** Supplied material follows **

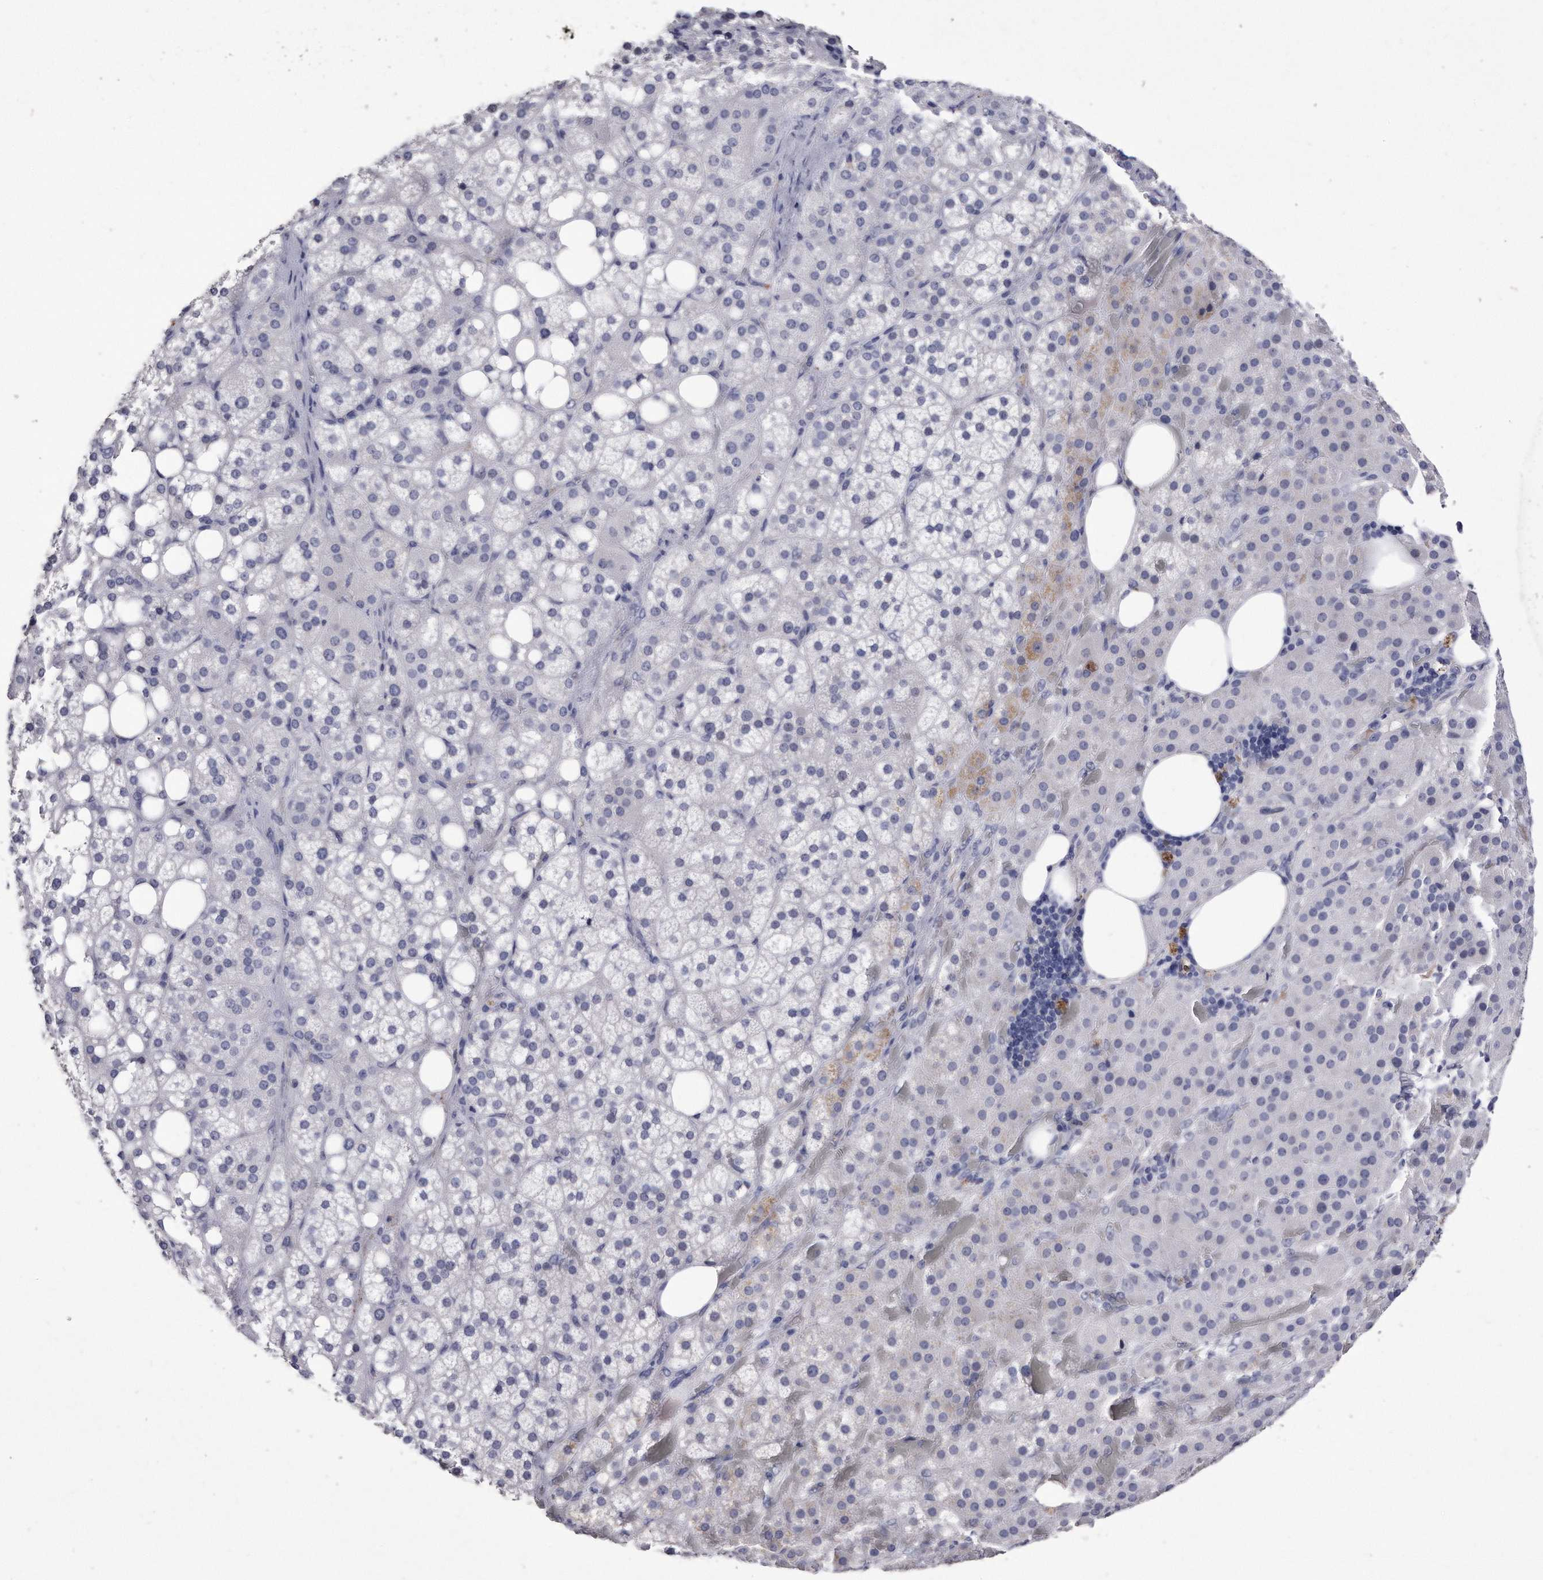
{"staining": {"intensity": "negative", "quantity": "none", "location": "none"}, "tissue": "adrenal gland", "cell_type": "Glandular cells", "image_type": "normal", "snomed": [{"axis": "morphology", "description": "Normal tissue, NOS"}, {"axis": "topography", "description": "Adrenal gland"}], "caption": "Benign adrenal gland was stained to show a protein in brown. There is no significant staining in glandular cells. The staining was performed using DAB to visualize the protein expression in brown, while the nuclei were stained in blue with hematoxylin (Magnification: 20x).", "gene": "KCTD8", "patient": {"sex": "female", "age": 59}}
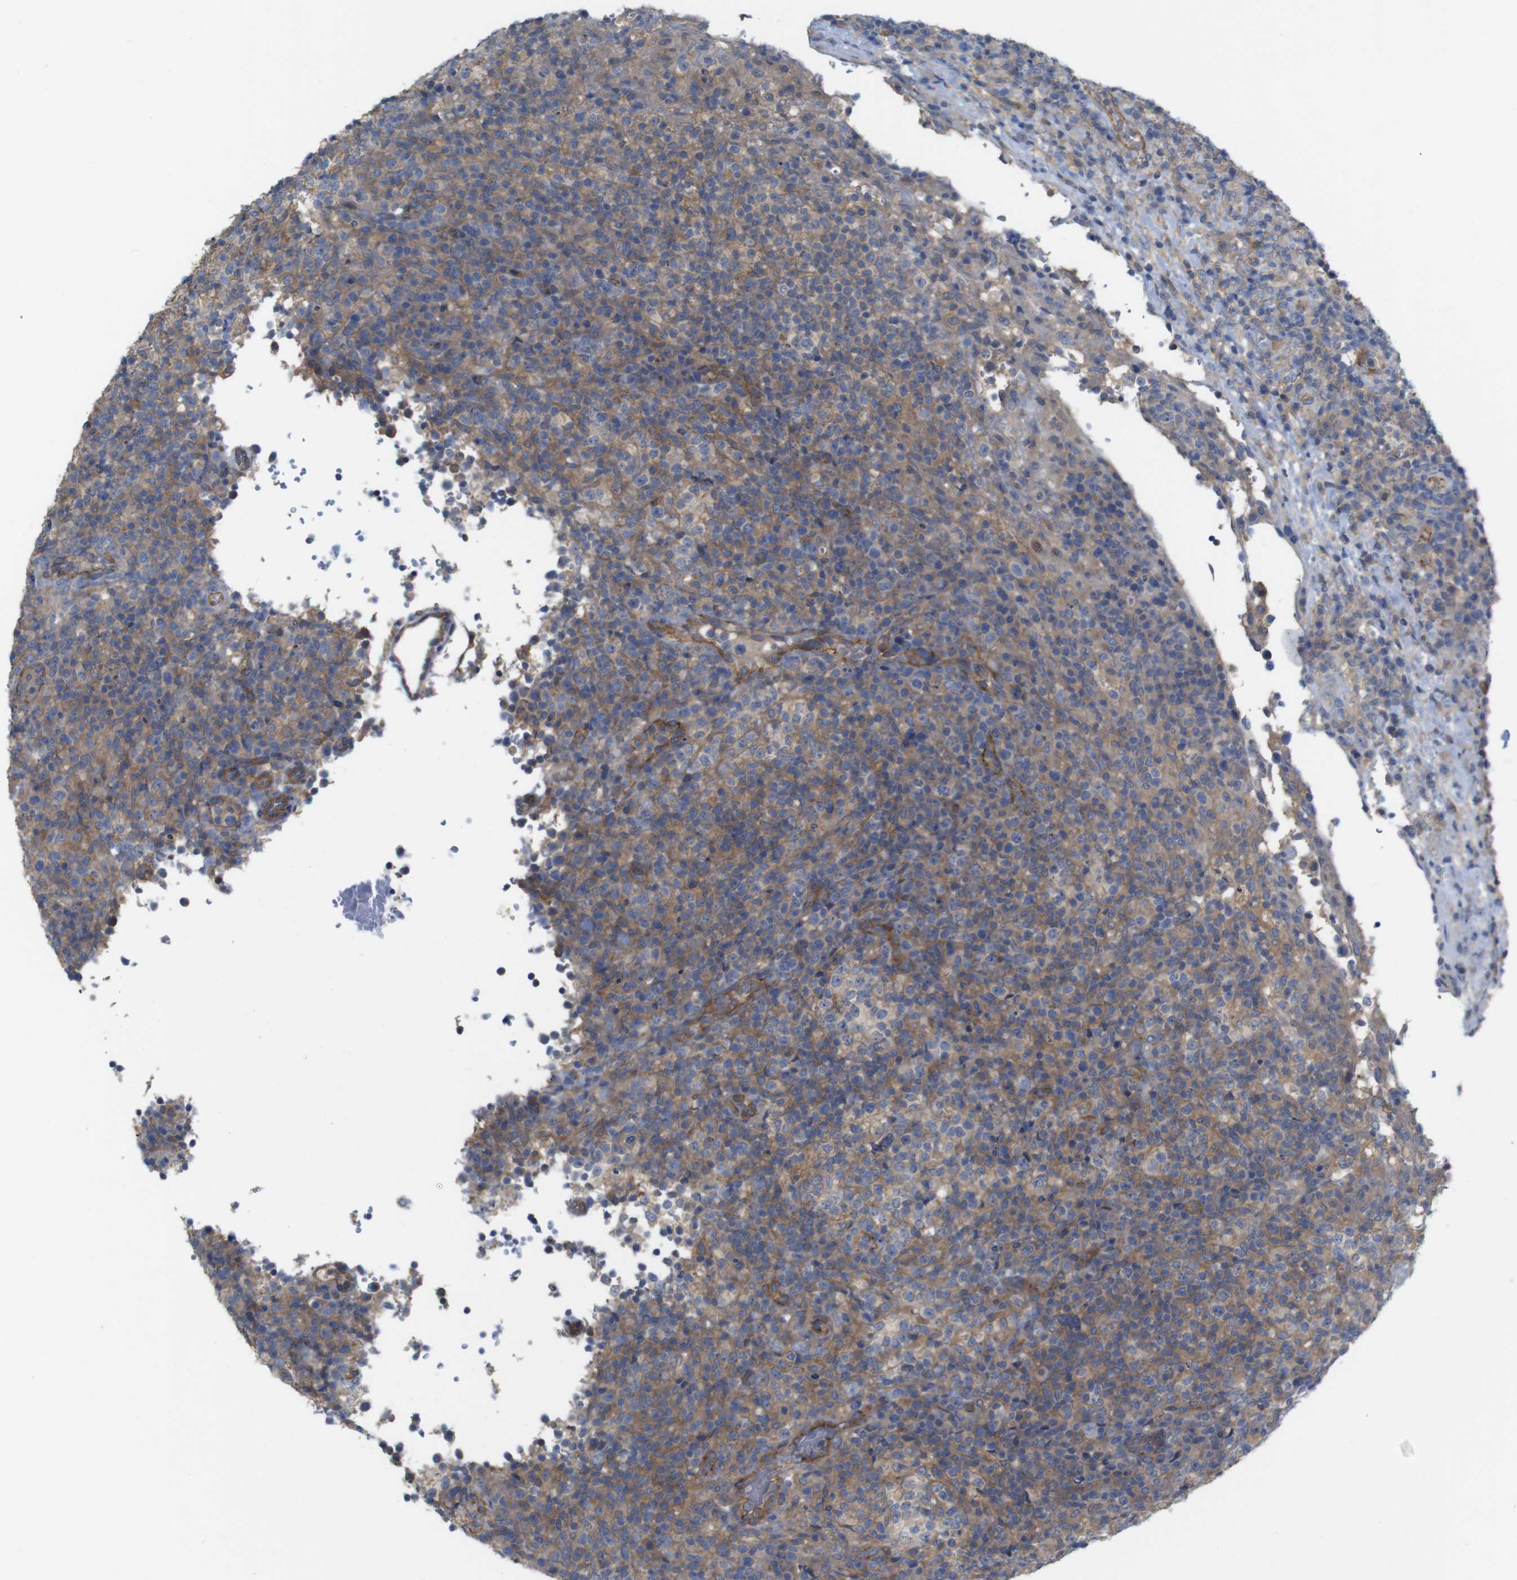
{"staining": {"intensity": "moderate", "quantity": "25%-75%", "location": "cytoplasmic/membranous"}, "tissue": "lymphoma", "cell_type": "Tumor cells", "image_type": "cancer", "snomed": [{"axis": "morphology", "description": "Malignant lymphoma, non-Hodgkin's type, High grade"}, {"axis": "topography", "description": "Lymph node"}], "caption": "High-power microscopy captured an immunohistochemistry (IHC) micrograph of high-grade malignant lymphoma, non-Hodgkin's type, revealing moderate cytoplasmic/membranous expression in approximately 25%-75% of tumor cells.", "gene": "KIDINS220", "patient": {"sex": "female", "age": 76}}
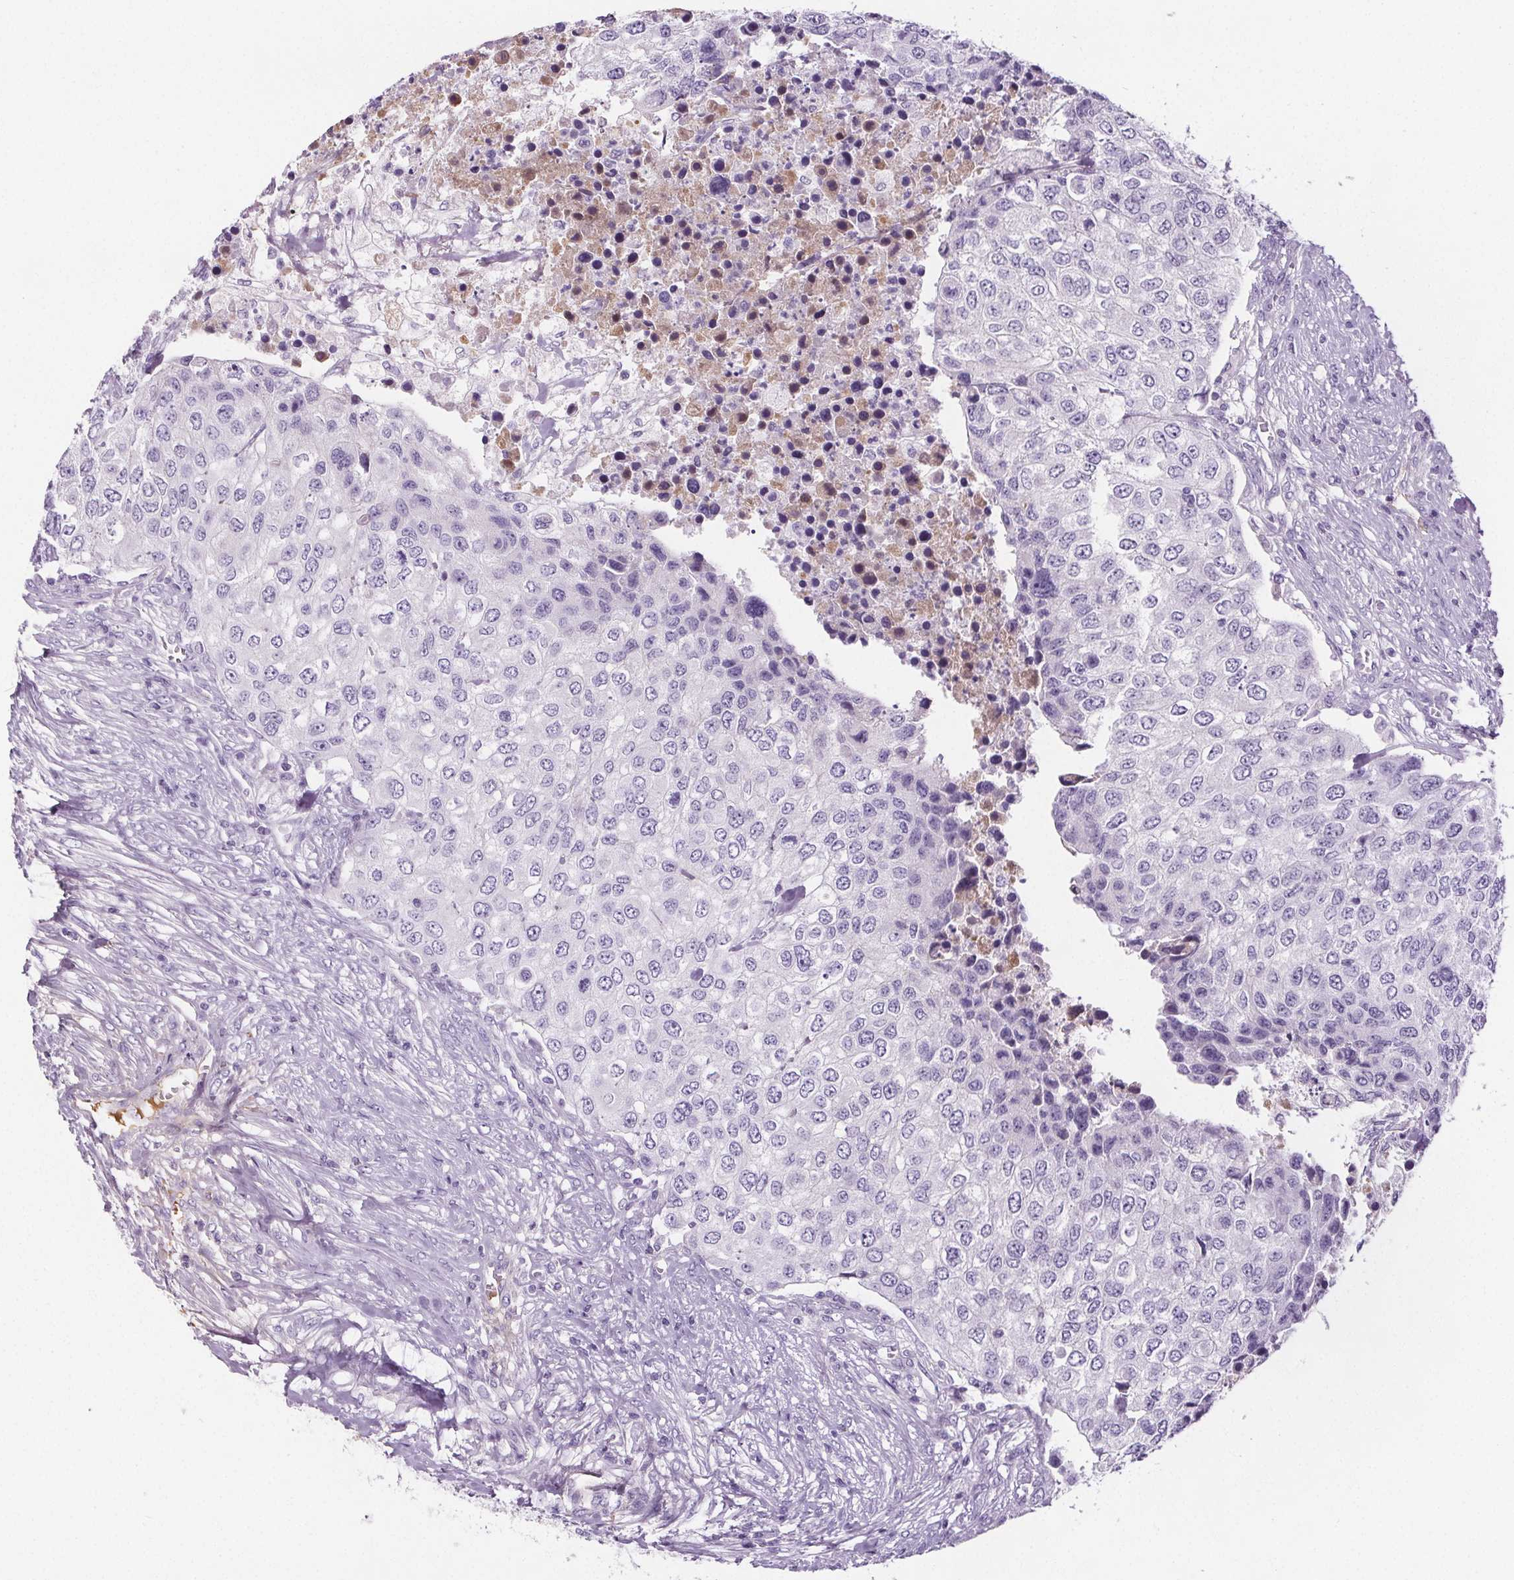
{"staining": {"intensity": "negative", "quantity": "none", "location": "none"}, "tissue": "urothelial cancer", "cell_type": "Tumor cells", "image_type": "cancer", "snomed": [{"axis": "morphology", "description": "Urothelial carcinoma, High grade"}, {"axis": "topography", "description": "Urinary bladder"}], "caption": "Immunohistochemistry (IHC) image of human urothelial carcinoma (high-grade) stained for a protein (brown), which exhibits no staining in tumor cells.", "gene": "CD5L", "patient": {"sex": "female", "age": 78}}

** End of Supplied material **

* _Problem requirements_: An exact transcription of the listing is required, and it must contain no pictures.

* _Answer to this exercise_:
{"staining": {"intensity": "negative", "quantity": "none", "location": "none"}, "tissue": "adrenal gland", "cell_type": "Glandular cells", "image_type": "normal", "snomed": [{"axis": "morphology", "description": "Normal tissue, NOS"}, {"axis": "topography", "description": "Adrenal gland"}], "caption": "Benign adrenal gland was stained to show a protein in brown. There is no significant staining in glandular cells. The staining was performed using DAB to visualize the protein expression in brown, while the nuclei were stained in blue with hematoxylin (Magnification: 20x).", "gene": "KCTD8", "patient": {"sex": "female", "age": 59}}
{"staining": {"intensity": "moderate", "quantity": "25%-75%", "location": "cytoplasmic/membranous"}, "tissue": "lymphoma", "cell_type": "Tumor cells", "image_type": "cancer", "snomed": [{"axis": "morphology", "description": "Malignant lymphoma, non-Hodgkin's type, High grade"}, {"axis": "topography", "description": "Lymph node"}], "caption": "High-power microscopy captured an immunohistochemistry (IHC) micrograph of high-grade malignant lymphoma, non-Hodgkin's type, revealing moderate cytoplasmic/membranous expression in approximately 25%-75% of tumor cells.", "gene": "KIDINS220", "patient": {"sex": "female", "age": 76}}
{"staining": {"intensity": "negative", "quantity": "none", "location": "none"}, "tissue": "urothelial cancer", "cell_type": "Tumor cells", "image_type": "cancer", "snomed": [{"axis": "morphology", "description": "Urothelial carcinoma, High grade"}, {"axis": "topography", "description": "Urinary bladder"}], "caption": "Immunohistochemistry (IHC) image of human urothelial carcinoma (high-grade) stained for a protein (brown), which exhibits no staining in tumor cells.", "gene": "CD5L", "patient": {"sex": "female", "age": 78}}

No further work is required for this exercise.